I am thinking about a simple painting of a person and a bird on an ocean beach, and am wondering what direction to take. 

Where should the person and the bird be positioned?  Should their lines be hard edged and realistic or might these objects be better depicted in a more  abstract and reflective way?  Should they stand out and burst with color or be more tonal in nature, positioning themselves smoothly between water, sky and beach?  When and where should the sky, and the water erupt into being?  How does light run through this?

These sketches on cardboard are for me, a form of meditation.

They are a kind of warm up where I roam about the gessoed cardboard with ink, some acrylic and finally oils, while playing with shapes and soft edges, varying the texture to see what affect it has on the person and the bird.

Person and Bird, Acrylic on cardboard

How important is this bird?

Water Bird, acrylic on cardboard

What about reflections, and of what?

Water bird with reflection I, acrylic on cardboard

Playing with water reflections and edges.

Water Bird with Reflection II, more abstract, acrylic on cardboard

Let’s try mixing it up a little, who has the sharp edges and who is soft and fuzzy?

Sketches for future painting called Alone Together, acrylic on cardboard

A person and bird on an ocean beach, with greater emphasis on the bird.

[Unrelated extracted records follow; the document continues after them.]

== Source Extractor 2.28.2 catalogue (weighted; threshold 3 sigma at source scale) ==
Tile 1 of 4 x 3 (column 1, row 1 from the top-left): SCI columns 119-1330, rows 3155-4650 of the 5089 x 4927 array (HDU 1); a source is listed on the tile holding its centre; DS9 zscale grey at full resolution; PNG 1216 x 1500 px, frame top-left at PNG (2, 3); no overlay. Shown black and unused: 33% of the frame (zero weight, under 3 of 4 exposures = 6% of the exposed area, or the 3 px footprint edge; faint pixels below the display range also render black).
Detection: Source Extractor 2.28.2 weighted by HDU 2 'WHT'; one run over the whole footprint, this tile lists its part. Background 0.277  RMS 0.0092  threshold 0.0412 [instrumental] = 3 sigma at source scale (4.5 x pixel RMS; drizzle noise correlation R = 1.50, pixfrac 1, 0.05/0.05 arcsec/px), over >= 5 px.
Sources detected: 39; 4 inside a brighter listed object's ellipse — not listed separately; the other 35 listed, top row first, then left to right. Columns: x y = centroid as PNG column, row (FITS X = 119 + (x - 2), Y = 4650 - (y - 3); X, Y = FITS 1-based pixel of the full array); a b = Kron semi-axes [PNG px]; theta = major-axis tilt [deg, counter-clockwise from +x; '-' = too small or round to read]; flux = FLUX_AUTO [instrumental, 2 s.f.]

How complex should the textures be when sketching the bird and person? How about varying brush strokes and types of edges and how these variations create differential emphases on the sky, beach and ocean? How much color should I add?

There are five parts to this simple painting: bird, person, waves, beach, sky, However, this bird seems to be taking over.

Person and Water Bird, (oil paint on cardboard)

Shifting to color when thinking about the horizon and light, I paint some potential perspectives on the background.

Abstract I, Oils on cardboard, hard horizon
Abstract II, oil paint on cardboard, soft horizon

How to depict with horizontal lines, those beautiful shifts in color, the blended statuses that occur, between sky and the imagined ocean horizon; repeated when ocean waves become still waters and beach sand?

Abstract III Oil Painting on Cardboard

And how would it look if it all turned out in blues?

Abstract IV, oil paint on cardboard, lines upon lines

These are early thoughts about edges and brushwork that I might use while preparing a future oil painting of a person and a bird, positioned on the soft and often merged horizontal lines between water, beach and sky.

Time will tell how this all turns out.

These sketches were completed during the period of time that I have been taking the art class called Painting on the Edge taught by Michael Orwick, offered through the Oregon Society of Artists.